If we want to make a tagged union value of an existing type, we’d have to provide a type annotation, unless the type can already be inferred from the context. For example:

def YetAnotherBorG =
  Choose
    block
      let x = $[ 'G' ]
      ^ {| good = x |} : BorG
    block
      let x = $[ 'B' ]
      ^ {| bad = x |}

The : BorG in the first alternative specifies that we are making a value of type BorG. Note that we do not need to provide the annotation on the second alternative because all alternatives in (untagged) Choose have the same type, so DaeDaLus can infer that we are also making a value of type BorG.

Unions can also be declared explicitly for use in the above scenarios rather than declaring them implicitly by using Choose or First. For example:

def MyUnion =
  union
    Good: uint 8
    Bad: [uint 8]

In this example, we have explicitly declared a union MyUnion with two constructors, Good and Bad. The Good constructor carries a single uint 8 and the Bad constructor carries a list of uint 8. Such a union could then be used in a parser as follows:

def MyUnionParser: MyUnion =
  Choose
    block
      let x = UInt8
      {| Good = x |}
    block
      {| Bad = "Some text" |}

To use an explicitly-declared union, we give MyUnionParser a return type annotation to indicate that it returns values of type MyUnion. We then construct union semantic values using the Good and Bad constructors and the {| ... |} notation.

Repetition

The Many construct allows the same parser to be run multiple times in sequence on an incoming data stream, and it returns an array containing the resulting semantic values.

block
  $$ = Many $[ '7' ]
  $[ '0' ]
  END

This code will successfully parse any stream consisting of multiple 7 characters, terminated by the 0 character at the end of the stream. For example, the stream "7770" will return the array ['7', '7', '7'].

The Many construct optionally takes either a uint 64 value or an interval bounded by two uint 64 values:

  • Many n P succeeds if it executes parser P exactly n times.

  • Many (i..j) P succeeds if it executes parser P at least i and at most j times.

  • Many also supports lower-bounded intervals Many (i..) P, and likewise upper-bounded intervals Many (..j) P.

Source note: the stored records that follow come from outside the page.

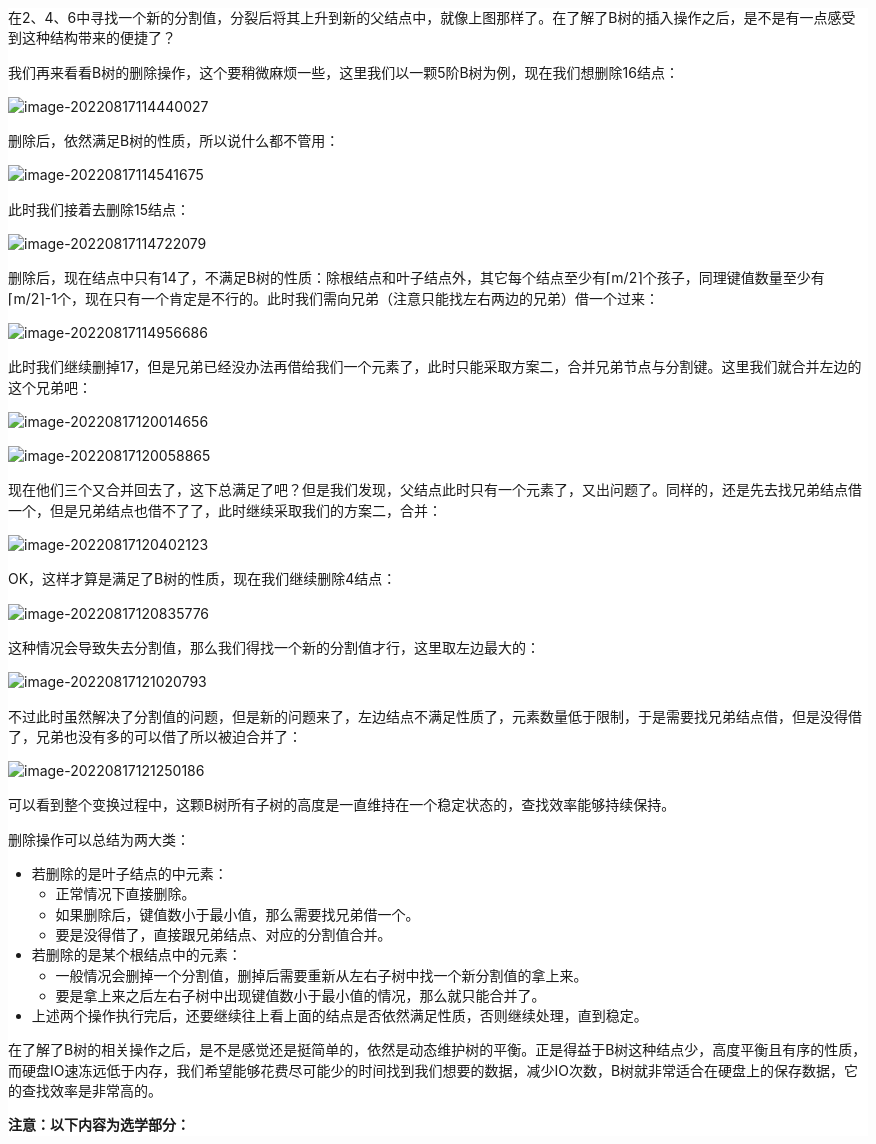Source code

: 在2、4、6中寻找一个新的分割值，分裂后将其上升到新的父结点中，就像上图那样了。在了解了B树的插入操作之后，是不是有一点感受到这种结构带来的便捷了？

我们再来看看B树的删除操作，这个要稍微麻烦一些，这里我们以一颗5阶B树为例，现在我们想删除16结点：

![image-20220817114440027](https://s2.loli.net/2022/08/17/VsiQvCfEJ92oLch.png)

删除后，依然满足B树的性质，所以说什么都不管用：

![image-20220817114541675](https://s2.loli.net/2022/08/17/CzTIN2GeREP7lVU.png)

此时我们接着去删除15结点：

![image-20220817114722079](https://s2.loli.net/2022/08/17/ypYEDR7gIL4fZ8X.png)

删除后，现在结点中只有14了，不满足B树的性质：除根结点和叶子结点外，其它每个结点至少有⌈m/2⌉个孩子，同理键值数量至少有⌈m/2⌉-1个，现在只有一个肯定是不行的。此时我们需向兄弟（注意只能找左右两边的兄弟）借一个过来：

![image-20220817114956686](https://s2.loli.net/2022/08/17/dZVwpNlRzKxHerA.png)

此时我们继续删掉17，但是兄弟已经没办法再借给我们一个元素了，此时只能采取方案二，合并兄弟节点与分割键。这里我们就合并左边的这个兄弟吧：

![image-20220817120014656](https://s2.loli.net/2022/08/17/wxhF2bJUHlEMGXW.png)

![image-20220817120058865](https://s2.loli.net/2022/08/17/Xp3l8AiDU6Bebwo.png)

现在他们三个又合并回去了，这下总满足了吧？但是我们发现，父结点此时只有一个元素了，又出问题了。同样的，还是先去找兄弟结点借一个，但是兄弟结点也借不了了，此时继续采取我们的方案二，合并：

![image-20220817120402123](https://s2.loli.net/2022/08/17/E2RzTW5XOJjHdQm.png)

OK，这样才算是满足了B树的性质，现在我们继续删除4结点：

![image-20220817120835776](https://s2.loli.net/2022/08/17/TBrynM7Ge2lfz31.png)

这种情况会导致失去分割值，那么我们得找一个新的分割值才行，这里取左边最大的：

![image-20220817121020793](https://s2.loli.net/2022/08/17/pLZJNEyzHAVjfU4.png)

不过此时虽然解决了分割值的问题，但是新的问题来了，左边结点不满足性质了，元素数量低于限制，于是需要找兄弟结点借，但是没得借了，兄弟也没有多的可以借了所以被迫合并了：

![image-20220817121250186](https://s2.loli.net/2022/08/17/jhT5SNFXwq9niYk.png)

可以看到整个变换过程中，这颗B树所有子树的高度是一直维持在一个稳定状态的，查找效率能够持续保持。

删除操作可以总结为两大类：

* 若删除的是叶子结点的中元素：
  * 正常情况下直接删除。
  * 如果删除后，键值数小于最小值，那么需要找兄弟借一个。
  * 要是没得借了，直接跟兄弟结点、对应的分割值合并。
* 若删除的是某个根结点中的元素：
  * 一般情况会删掉一个分割值，删掉后需要重新从左右子树中找一个新分割值的拿上来。
  * 要是拿上来之后左右子树中出现键值数小于最小值的情况，那么就只能合并了。
* 上述两个操作执行完后，还要继续往上看上面的结点是否依然满足性质，否则继续处理，直到稳定。

在了解了B树的相关操作之后，是不是感觉还是挺简单的，依然是动态维护树的平衡。正是得益于B树这种结点少，高度平衡且有序的性质，而硬盘IO速冻远低于内存，我们希望能够花费尽可能少的时间找到我们想要的数据，减少IO次数，B树就非常适合在硬盘上的保存数据，它的查找效率是非常高的。

**注意：以下内容为选学部分：**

To avoid spurious backtracking, Many will parse any input maximally. This can have counter-intuitive consequences! For example, the following code will never succeed:

block
  Many $[ '7' ]
  $[ '7' ]

The call to Many will consume all the input characters matching 7, meaning that the following $[ '7' ] will always fail. This may be difficult to spot in situations where two more complex parsers are run in sequence, the first of which contains an unbounded call to Many.